Après avoir vainement tenté de nombreuses négociations et engagé des procédures d'évacuation, les propriétaires des immeubles concernés ont, par demande du 4 avril 2005, sollicité la dissolution de l'association au motif que son but était illicite (art. 78 CC). Par jugement du 9 février 2006, le Tribunal de première instance du canton de Genève a prononcé la dissolution de l'association ex nunc, soit dès l'entrée en force du jugement. Saisie d'un appel de l'association et d'un appel incident des propriétaires, la Cour de justice du canton de Genève a, par arrêt du 15 décembre 2006, rejeté l'appel de l'association et admis l'appel incident des propriétaires, prononcé la dissolution de l'association ex tunc, c'est-à-dire à partir du jour de sa création, et renvoyé la cause au premier juge pour désignation du liquidateur et de la corporation publique bénéficiaire de la fortune de l'association.
Le recours en réforme interjeté par l'association auprès du Tribunal fédéral a été rejeté dans la mesure de sa recevabilité.

Considérants

Extrait des considérants:

4. Sur le fond, la recourante invoque la violation de l'art. 78 CC, d'une part quant à la licéité de ses buts statutaires et réellement poursuivis, d'autre part quant au principe de la dissolution de l'association.

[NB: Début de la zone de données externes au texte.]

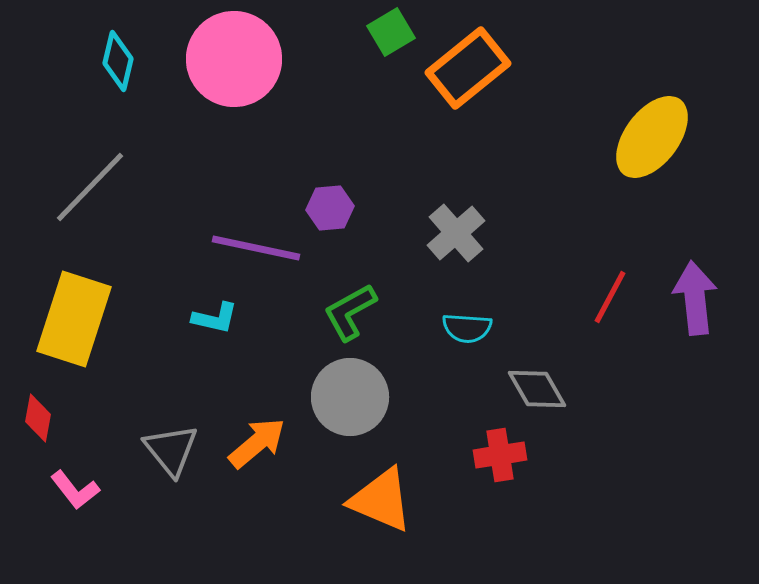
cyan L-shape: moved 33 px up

4.1 En particulier, la recourante fait grief à la cour cantonale d'avoir retenu qu'une partie du deuxième but statutaire ("l'association s'efforce de soustraire les immeubles qu'elle occupe du marché immobilier et de la spéculation") est illicite. Pour sa part, elle distingue dans ce but entre, d'une part, "soustraire les immeubles du marché immobilier et de la spéculation" et, d'autre part, "les immeubles qu'elle occupe", estimant parfaitement licite le premier élément de la distinction, en raison notamment de son droit de lutter pour obtenir des changements législatifs. A cet égard, il est exact qu'il n'est pas interdit en soi de sortir des immeubles du marché afin de combattre la spéculation - c'est souvent le motif qui pousse une collectivité publique, une fondation ou une coopérative d'habitation à acquérir
BGE 133 III 593 S. 595
ou à ne pas aliéner des immeubles -, pas plus qu'il n'est interdit d'aspirer à un changement de loi sur ce point. Ce qui est cependant décisif dans les deux cas, c'est le moyen utilisé; c'est aussi pourquoi le but partiel en question ne peut être subdivisé, mais doit être considéré dans son ensemble: il est interdit de procéder à un retrait du marché par une occupation ou de vouloir obtenir de force ou de quelqu'autre manière une modification de loi "légalisant" cette occupation (cf. HANS MICHAEL RIEMER, Vereine mit widerrechtlichem Zweck, in RDS 97/1978 I p. 88 s.; idem, Commentaire bernois, n. 43/44 ad art. 76-79 CC). S'agissant de l'occupation en tant que telle, la recourante se prévaut de la durée de la présence des habitants et des travaux d'entretien réalisés par ceux-ci, travaux auxquels les propriétaires ne se seraient jamais opposés, de sorte qu'on serait en présence d'un contrat - de bail ou de prêt - tacite; par ailleurs, aucun jugement entré en force n'aurait condamné les occupants à quitter les lieux. Tout cela ne change cependant rien au fait qu'un but statutaire impliquant l'occupation d'immeubles est illicite.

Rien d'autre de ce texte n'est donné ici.